Le drame est la substance d’une histoire. Si ce n’est pas divertissant, cela ne mérite pas de rester. Y a-t-il un conflit ou quelque chose d’approchant dans chaque scène de votre premier jet ? Vous souciez-vous des gens desquels vous devriez vous soucier ? Ou vous êtes-vous égaré quelque part ? Une histoire qui s’est échappée et est partie gambader d’elle-même a tendance à ne pas avoir de structure dramatique. Elle se réduit à une maudite succession d’événements, les uns après les autres. La différence entre une histoire et un récit est que l’histoire est réalisée avec art, alors que le simple récit s’est développé "pour plaisanter". Une histoire est délibérément intéressante ; un récit l’est par accident, si tant est qu’il possède un intérêt quelconque.

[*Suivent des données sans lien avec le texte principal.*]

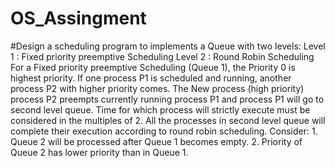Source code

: # OS_Assingment
 #Design a scheduling program to implements a Queue with two levels:  Level 1 : Fixed priority preemptive Scheduling  Level 2 : Round Robin Scheduling  For a Fixed priority preemptive Scheduling (Queue 1), the Priority 0 is highest priority. If one process P1 is scheduled and running, another process P2 with higher priority comes. The New process (high priority) process P2 preempts currently running process P1 and process P1 will go to second level queue. Time for which process will strictly execute must be considered in the multiples of 2.  All the processes in second level queue will complete their execution according to round robin scheduling.  Consider: 1. Queue 2 will be processed after Queue 1 becomes empty.  2. Priority of Queue 2 has lower priority than in Queue 1.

Après avoir entièrement relu votre premier jet avec ces quatre aspects en tête, vous pouvez commencer à réécrire. Commencez à la première page et faites toutes les modifications que vous avez notées pendant votre première lecture, en vérifiant en permanence la cohérence des détails que vous changez. Imprimez la version révisée et parcourez-la de nouveau. Plusieurs fois. Commencez à affiner la langue, à élaguer (tels que les qualificatifs inutiles, les descriptions et monologues internes) et essayez de rendre chaque phrase à la fois originale et concise. Si vous n’avez pas encore mis le manuscrit de côté pour le laisser reposer, faites-le après quatre ou cinq réécritures. Votre regard et votre oreille interne auront besoin de la pause, et vous serez plus impitoyable quand vous y reviendrez.
Quand vous avez fait tout votre possible pour arranger le texte, examinez de nouveau les cinq ou dix premières pages du premier chapitre, particulièrement les cinq premiers paragraphes. Sont-ils aussi séduisants et palpitants qu’il vous est possible de faire ? Entraînent-ils le lecteur dans l’histoire ? La scène d’ouverture est votre unique chance de captiver un lecteur, par conséquent elle doit être réussie. Prenez autant de temps que nécessaire pour l’arranger de façon satisfaisante.
Et à ce moment-là, vous avez fini. Combien de réécritures devez-vous faire ? Certains en font trois ou quatre, d’autres une douzaine. Faites-en toujours une de plus que ce que vous pensez pouvoir supporter. Puis envoyez le manuscrit. Une fois qu’un éditeur l’aura accepté, vous recommencerez à tout réécrire - et c’est un travail que vous aurez envie de faire !
Caro Clarke est une Canadienne vivant à présent en Angleterre. Elle provient du milieu académique, mais a rejoint le monde réel pour travailler dans l’édition à Londres. Elle a appris à créer des sites Internet en cherchant à promouvoir son premier roman, “The Wolf Ticket”, ce qui l’a menée à une nouvelle carrière dans le design web et le développement. En plus de son roman, plusieurs de ses nouvelles ont été publiées dans des anthologies. Elle est aussi une poète publiée. Elle aime voyager et acheter des livres, et il lui arrive de se déplacer juste pour en acheter. Elle vit dans le centre de Londres avec sa partenaire. Et ses livres.